Optimized Feeds for the GBT

While the GBT Camera development program will ultimately provide the best possible instruments across the wide frequency range of the GBT, is it expedient to simultaneously provide receiver systems which are optimized to one, or a limited few, science cases and which can be placed on the GBT in a reasonably short period of time. These instruments are typically built to accommodate a single high profile science case for the GBT.

Currently there are three such instruments underdevelopment - a sensitive 1.7-2.5 cm receiver for pulsar and spectral line studies, a 4mm two-pixel system for molecular line and VLBA studies and a 15cm wide bandwidth instrument optimized for the NanoGrav experiment.  All three instruments are further described below.

Wideband Ku Receiver (15-18 GHz): The existing GBT Ku receiver will be replaced with a new system with wider bandwidth and lower system temperature, using many of the components designed for the EVLA Ku receiver.   The primary science driver for the upgraded system is the detection of pulsars at the center of the Milky Way.  Timing of these pulsars could be used to test the theory of General Relativity in the strong field regime.  The instrument will, though open other areas of scientific interest for the GBT, including probing changes in the fundamental physical constants, constraining the physical and chemical environment of star forming regions, and allowing for "blind" searches for redshifted CO (1-0) in the z=5.4-8.6 regime.

**DATASET EXCERPTS:**
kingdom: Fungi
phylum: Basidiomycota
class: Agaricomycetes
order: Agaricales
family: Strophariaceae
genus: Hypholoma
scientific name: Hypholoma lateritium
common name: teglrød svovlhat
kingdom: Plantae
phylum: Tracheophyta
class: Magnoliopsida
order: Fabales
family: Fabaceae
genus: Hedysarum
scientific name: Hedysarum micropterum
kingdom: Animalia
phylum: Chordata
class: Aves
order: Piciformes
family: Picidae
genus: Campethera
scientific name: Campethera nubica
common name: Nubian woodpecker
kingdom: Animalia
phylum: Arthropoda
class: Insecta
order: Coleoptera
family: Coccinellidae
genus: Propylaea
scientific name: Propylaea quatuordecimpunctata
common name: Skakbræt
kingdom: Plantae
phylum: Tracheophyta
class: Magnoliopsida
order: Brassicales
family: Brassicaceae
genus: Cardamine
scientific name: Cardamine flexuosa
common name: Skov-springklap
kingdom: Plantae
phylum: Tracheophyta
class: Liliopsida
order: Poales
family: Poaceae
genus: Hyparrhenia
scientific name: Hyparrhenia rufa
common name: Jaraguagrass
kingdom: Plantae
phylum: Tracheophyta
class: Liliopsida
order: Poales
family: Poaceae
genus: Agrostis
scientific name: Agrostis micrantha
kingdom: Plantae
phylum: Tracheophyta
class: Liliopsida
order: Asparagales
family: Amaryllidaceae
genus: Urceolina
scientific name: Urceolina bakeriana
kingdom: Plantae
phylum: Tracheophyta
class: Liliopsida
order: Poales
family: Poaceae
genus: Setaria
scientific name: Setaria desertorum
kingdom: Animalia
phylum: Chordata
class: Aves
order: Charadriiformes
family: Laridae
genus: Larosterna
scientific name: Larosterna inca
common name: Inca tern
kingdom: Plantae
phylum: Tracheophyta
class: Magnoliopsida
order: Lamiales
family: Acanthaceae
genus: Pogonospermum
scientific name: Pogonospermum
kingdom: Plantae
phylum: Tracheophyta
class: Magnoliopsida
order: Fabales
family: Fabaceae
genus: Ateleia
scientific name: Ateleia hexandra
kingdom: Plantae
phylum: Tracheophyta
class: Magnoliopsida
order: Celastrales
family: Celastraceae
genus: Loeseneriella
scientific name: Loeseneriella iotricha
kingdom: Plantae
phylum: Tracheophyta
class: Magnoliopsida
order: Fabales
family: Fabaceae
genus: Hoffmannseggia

**WORK REQUIRED:** Copy word for word the part of the optimized-feeds passage above that begins at the words "While the GBT" and stops after the words "for the GBT.".

**THE ANSWER:**
While the GBT Camera development program will ultimately provide the best possible instruments across the wide frequency range of the GBT, is it expedient to simultaneously provide receiver systems which are optimized to one, or a limited few, science cases and which can be placed on the GBT in a reasonably short period of time. These instruments are typically built to accommodate a single high profile science case for the GBT.